ICED EARTH - The Crucible of Man: Question: était-il possible de faire pire que Framing Armageddon ? La réponse est oui, avec The Crucible of Man. Deuxième partie du concept fumeux de Jon Schaffer, et qui voit le retour du messie Matthew Barlow derrière le micro, cette deuxième partie sent le bâclé à plein nez: chanteur différent (ben ouais, un concept étant censé être cohérent du début à la fin, ça la fout mal dès le départ), 15 minutes de moins que la première partie, comme si Schaffer avait décidé d'en finir rapidement avec ses conneries, des titres absolument sans-queue-ni-tête où rien ne se passe... Les meilleures idées de l'album ne sont que des reprises des thèmes originaux de la trilogie initiale sortie voilà 10 ans, c'est vous dire l'étendue du massacre. Comme par hasard, ces résurgences d'anciens thèmes sont plus présentes que dans le premier volet, comme pour faire office de cache-misère. Ah si, le riff de "The Dimension Gauntlet" nous fait lever la tête, avant qu'on se remette illico à piquer du nez. Gare ! Car l'expression "bailler jusqu'à s'en décrocher la mâchoire" pourrait ici s'illustrer de manière concrête.
♥♥♥♥

METALLICA - Death Magnetic: Depuis le temps que je vous dis que c'est con, un fan. Donnez-leur les solos qui faisaient défaut sur St Anger et ils sont contents: "Metallica est de retour !!!". "Ce disque s'inscrit dans la droite lignée de ...And Justice for All !!!". Même à la télé et dans la presse généraliste, c'est l'hystérie: "Une tuerie après 15 années de rien", "la forme retrouvée de Metallica"... J'ai pas encore lu que c'était l'album de la décennie mais je vous tiens au jus. Tandis que les analystes chevronnés y vont de leurs pérégrinations sur "la démarche passéiste d'un groupe qui montre son abandon du désir d'évolution". Bla bla bla.

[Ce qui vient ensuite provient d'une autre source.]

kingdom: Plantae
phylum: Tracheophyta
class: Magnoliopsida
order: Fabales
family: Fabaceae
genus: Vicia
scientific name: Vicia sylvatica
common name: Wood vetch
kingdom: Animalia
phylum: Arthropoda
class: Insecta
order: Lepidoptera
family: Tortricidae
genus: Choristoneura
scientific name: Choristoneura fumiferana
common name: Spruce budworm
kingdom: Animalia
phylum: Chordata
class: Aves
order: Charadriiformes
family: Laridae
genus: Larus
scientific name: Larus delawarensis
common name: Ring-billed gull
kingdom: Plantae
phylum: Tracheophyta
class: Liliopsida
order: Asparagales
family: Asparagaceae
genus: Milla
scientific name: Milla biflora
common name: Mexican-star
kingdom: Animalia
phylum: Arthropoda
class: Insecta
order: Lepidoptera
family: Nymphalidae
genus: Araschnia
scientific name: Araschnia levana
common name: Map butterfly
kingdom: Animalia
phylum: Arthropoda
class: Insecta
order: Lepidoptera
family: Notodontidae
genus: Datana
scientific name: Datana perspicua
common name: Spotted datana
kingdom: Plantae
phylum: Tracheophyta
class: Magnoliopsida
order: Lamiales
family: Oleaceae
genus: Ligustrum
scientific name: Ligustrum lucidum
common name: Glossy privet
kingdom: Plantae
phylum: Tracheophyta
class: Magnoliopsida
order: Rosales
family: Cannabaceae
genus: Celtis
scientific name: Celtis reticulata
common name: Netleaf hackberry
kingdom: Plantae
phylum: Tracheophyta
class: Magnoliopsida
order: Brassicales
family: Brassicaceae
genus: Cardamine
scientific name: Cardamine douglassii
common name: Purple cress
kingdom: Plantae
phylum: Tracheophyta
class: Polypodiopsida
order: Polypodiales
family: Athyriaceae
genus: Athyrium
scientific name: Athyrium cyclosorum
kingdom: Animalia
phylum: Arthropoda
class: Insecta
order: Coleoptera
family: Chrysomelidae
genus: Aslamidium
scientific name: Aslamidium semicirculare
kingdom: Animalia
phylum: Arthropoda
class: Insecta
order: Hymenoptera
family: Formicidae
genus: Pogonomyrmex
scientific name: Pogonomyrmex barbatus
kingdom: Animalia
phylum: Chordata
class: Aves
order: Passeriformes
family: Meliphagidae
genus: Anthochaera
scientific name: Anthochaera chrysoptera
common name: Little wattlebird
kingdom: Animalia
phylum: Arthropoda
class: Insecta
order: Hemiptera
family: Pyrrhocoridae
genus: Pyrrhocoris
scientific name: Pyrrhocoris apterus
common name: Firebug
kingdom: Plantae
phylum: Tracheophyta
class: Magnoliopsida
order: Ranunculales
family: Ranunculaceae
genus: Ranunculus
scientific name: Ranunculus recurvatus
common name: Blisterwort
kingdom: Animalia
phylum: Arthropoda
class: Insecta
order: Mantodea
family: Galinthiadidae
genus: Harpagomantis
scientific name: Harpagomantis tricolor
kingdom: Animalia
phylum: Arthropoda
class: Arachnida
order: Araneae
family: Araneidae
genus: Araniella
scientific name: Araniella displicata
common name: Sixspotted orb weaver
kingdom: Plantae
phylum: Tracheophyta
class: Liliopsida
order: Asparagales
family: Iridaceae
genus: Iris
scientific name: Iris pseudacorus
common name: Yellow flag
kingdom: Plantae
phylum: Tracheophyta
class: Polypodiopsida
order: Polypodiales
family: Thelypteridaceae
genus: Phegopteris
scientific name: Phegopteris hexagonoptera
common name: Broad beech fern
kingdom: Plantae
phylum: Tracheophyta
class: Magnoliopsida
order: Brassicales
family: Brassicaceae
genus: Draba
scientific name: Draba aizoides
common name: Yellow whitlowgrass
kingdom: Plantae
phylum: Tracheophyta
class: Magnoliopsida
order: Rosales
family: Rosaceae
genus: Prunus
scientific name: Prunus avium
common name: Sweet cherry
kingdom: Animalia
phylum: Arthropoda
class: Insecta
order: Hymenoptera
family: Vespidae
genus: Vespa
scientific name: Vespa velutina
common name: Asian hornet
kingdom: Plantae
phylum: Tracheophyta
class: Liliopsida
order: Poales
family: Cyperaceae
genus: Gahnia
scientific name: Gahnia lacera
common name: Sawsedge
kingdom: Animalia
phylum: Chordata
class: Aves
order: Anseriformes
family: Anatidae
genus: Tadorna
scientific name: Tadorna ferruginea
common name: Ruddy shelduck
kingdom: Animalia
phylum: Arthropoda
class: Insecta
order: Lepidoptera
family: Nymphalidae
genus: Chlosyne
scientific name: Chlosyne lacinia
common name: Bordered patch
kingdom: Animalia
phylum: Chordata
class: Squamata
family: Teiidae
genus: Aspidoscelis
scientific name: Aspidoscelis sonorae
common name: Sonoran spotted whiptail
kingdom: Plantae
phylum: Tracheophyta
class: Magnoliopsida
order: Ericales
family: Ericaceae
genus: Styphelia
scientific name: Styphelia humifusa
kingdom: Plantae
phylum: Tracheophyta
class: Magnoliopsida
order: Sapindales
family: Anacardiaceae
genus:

La sortie de ce disque justifie-t-elle un tel ramdam ? Pour faire court: Death Magnetic est à peine moyen. Plutôt efficace dans sa première partie (mention spéciale au riff empli de groove de "Broken, Beat & Scarred" et à certains passages qui donnent envie de headbanguer), plus hasardeux voire ennuyeux dans la seconde, tout ce semblant de gnaque retrouvée sonne au bout du compte forcé et semble être l'arbre qui cache la forêt du manque d'inspiration général. Aucun titre de l'album n'a en effet l'aura d'un futur classique et il faut le plus souvent se contenter de quelques passages sympas par-ci par-là. Hormis avec "The Day that Never Comes", premier single de l'album (tiens, tiens...), superbe de bout en bout avec ses deux parties très contrastées mais aussi prenantes l'une que l'autre. Manque de bol, "One" avait déjà tout dit dans le domaine 20 ans auparavant. Metallica n'a-t-il plus rien à dire ? Finalement, au lieu de ce vilain fond blanc au fond du cercueil, z'auraient mieux fait d'y glisser la photo du groupe.